** PROBLEM TO SOLVE **
Copy every row below character for character, and leave the pictures out of your copy.

** EXERCISE MATERIAL **
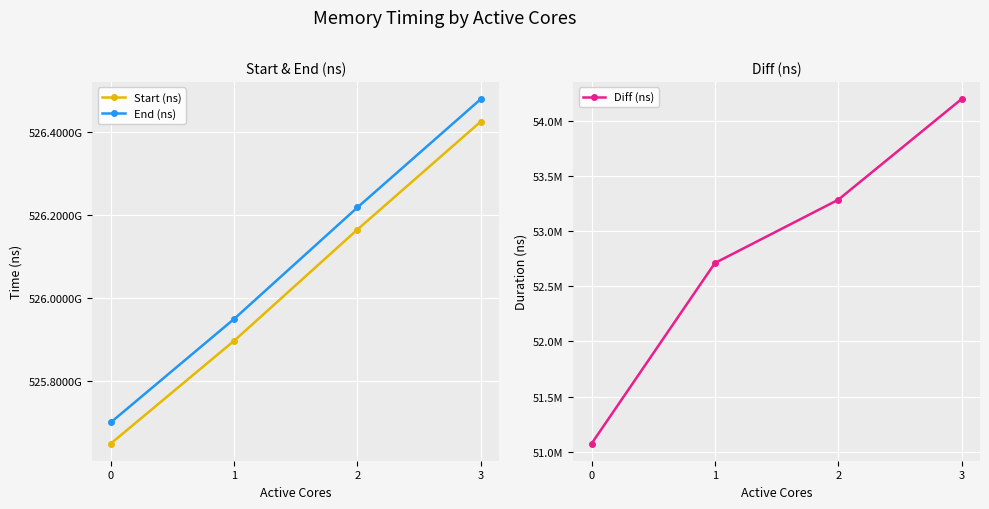

What is the spread (max minus min) of values at 1?

525896666284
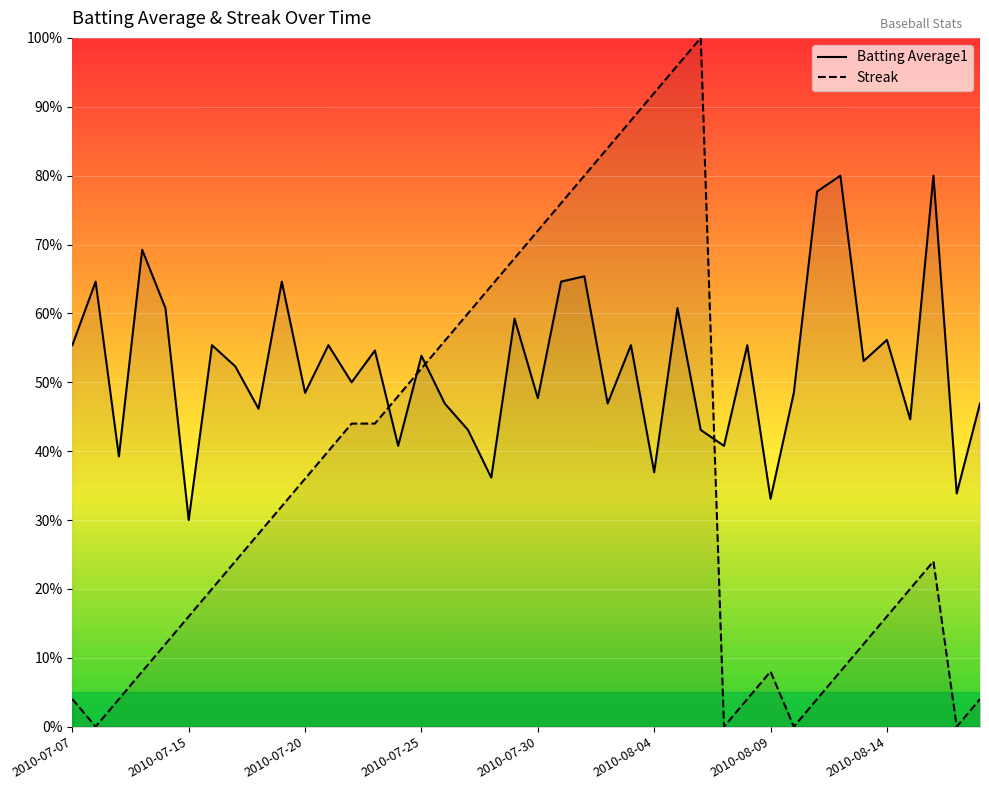

True or false: Batting Average1 has more than 1 points higher than both neighbors.

True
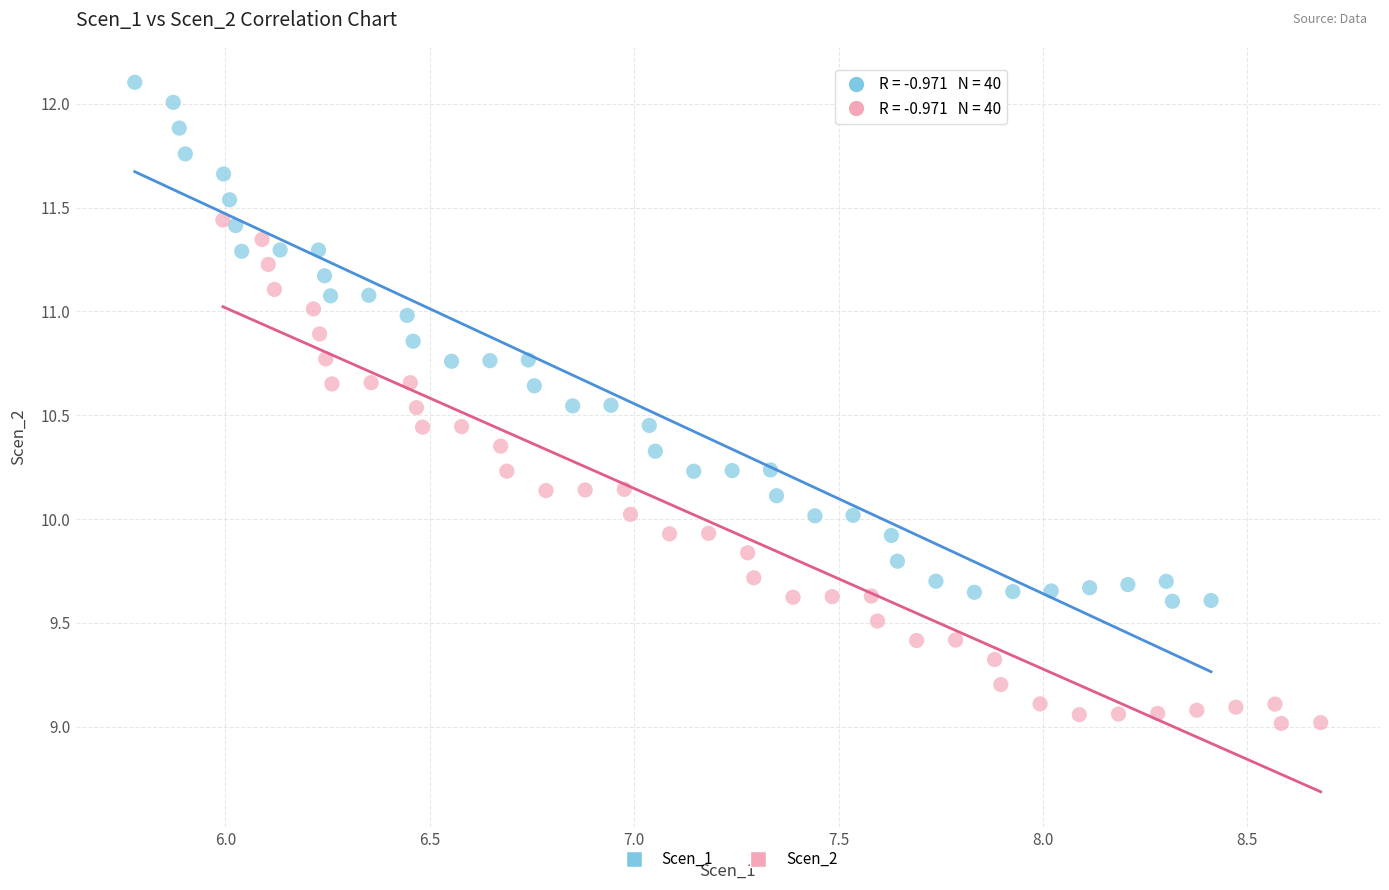

Which series contains the lowest Y value?

Scen_2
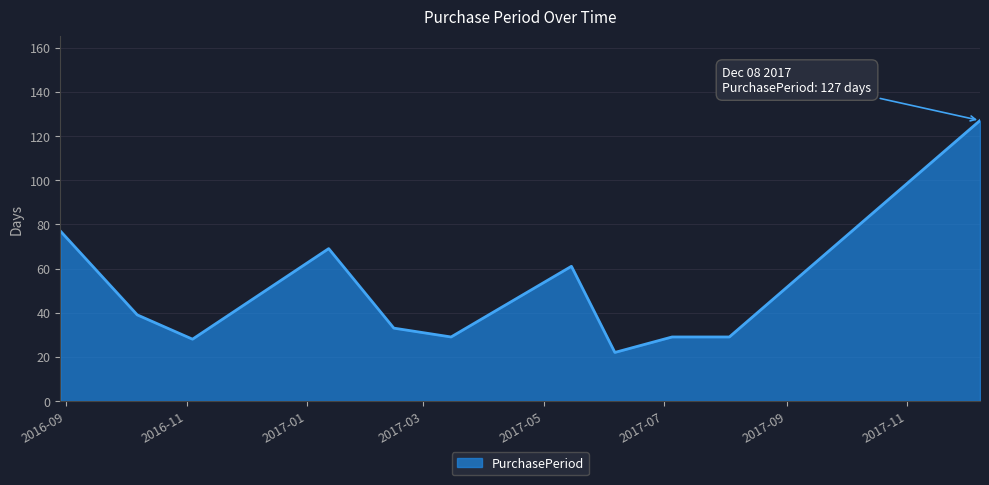

What is the difference between the maximum and minimum values?

105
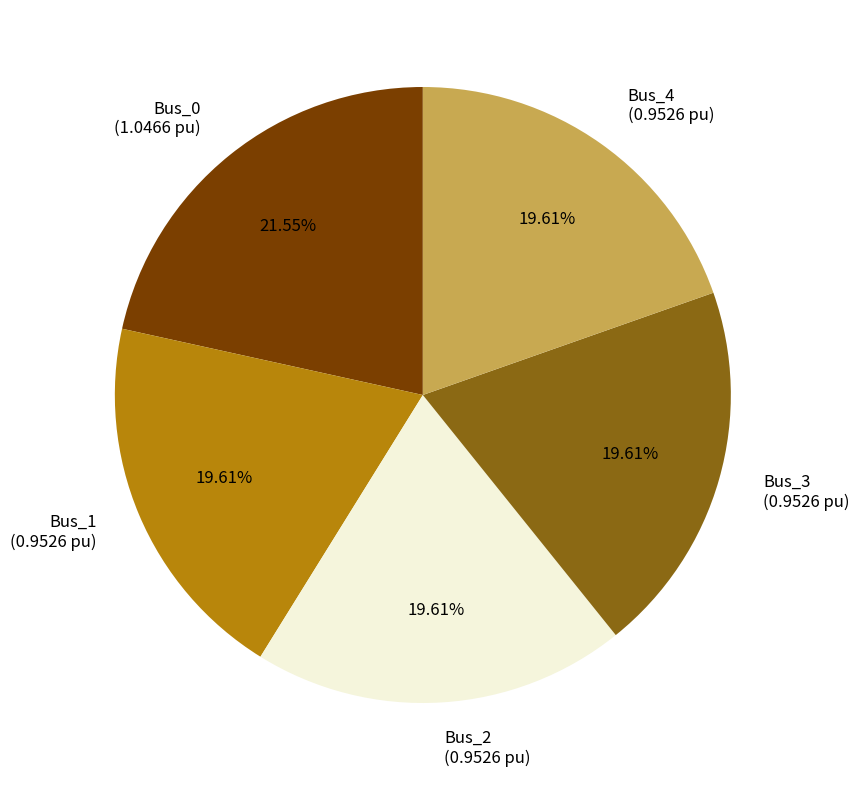

Which has a higher value, Bus_0 or Bus_3?

Bus_0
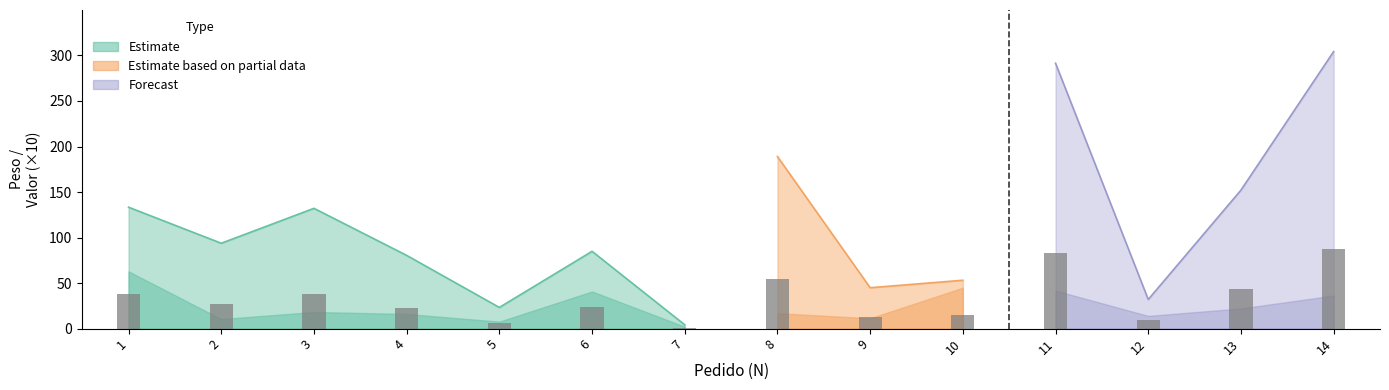

What is the change in value from 1 to 10?

-22.9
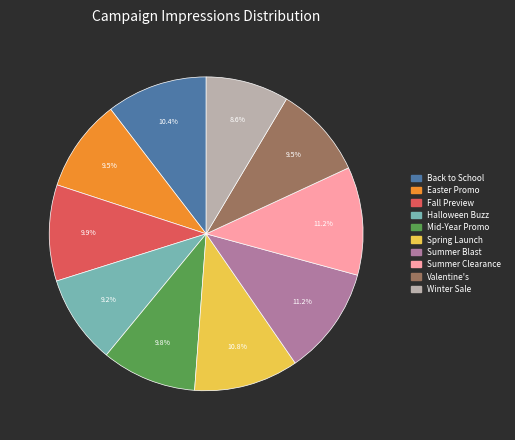

Approximately how many times larger is the value at Summer Clearance compared to Mid-Year Promo?

1.1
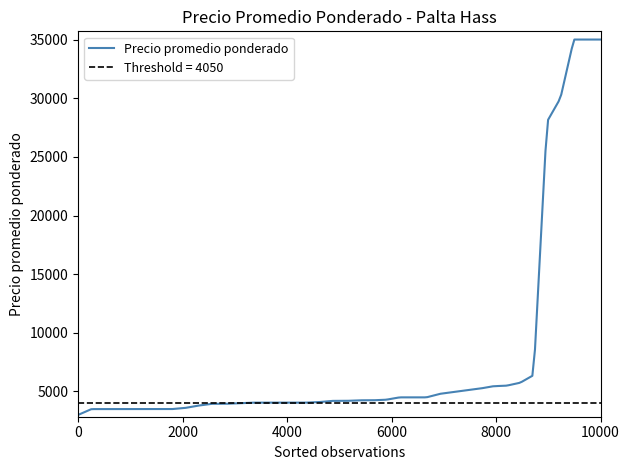

What is the minimum value for Precio promedio ponderado?

3000.0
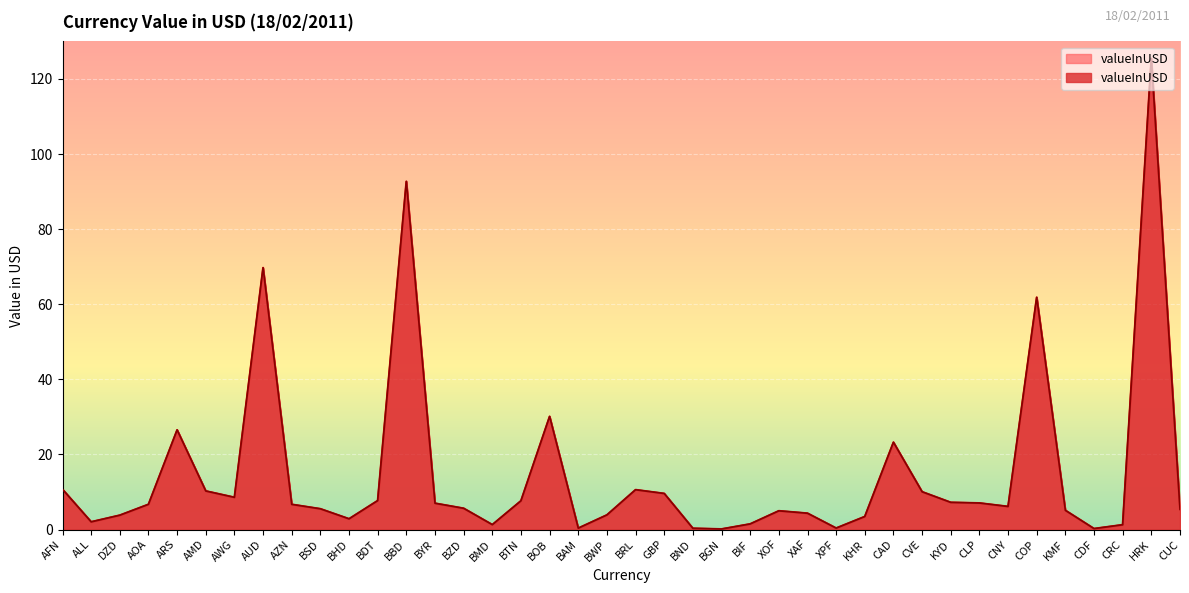

How many points are higher than both their immediate neighbors (excluding endpoints)?

9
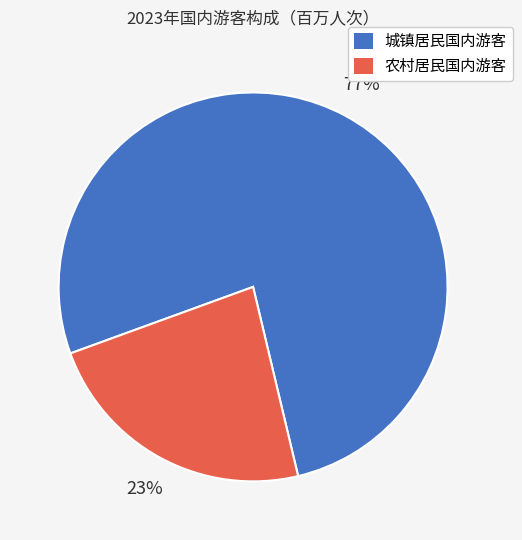

Do 城镇居民国内游客 and 农村居民国内游客 together represent more than half of the pie?

Yes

** TASK ANSWER **
What is the spread (max minus min) of values at 1?

525896666284

True or false: Batting Average1 has more than 1 points higher than both neighbors.

True

Which series contains the lowest Y value?

Scen_2

What is the difference between the maximum and minimum values?

105

Which has a higher value, Bus_0 or Bus_3?

Bus_0

What is the change in value from 1 to 10?

-22.9

Approximately how many times larger is the value at Summer Clearance compared to Mid-Year Promo?

1.1

What is the minimum value for Precio promedio ponderado?

3000.0

How many points are higher than both their immediate neighbors (excluding endpoints)?

9

Do 城镇居民国内游客 and 农村居民国内游客 together represent more than half of the pie?

Yes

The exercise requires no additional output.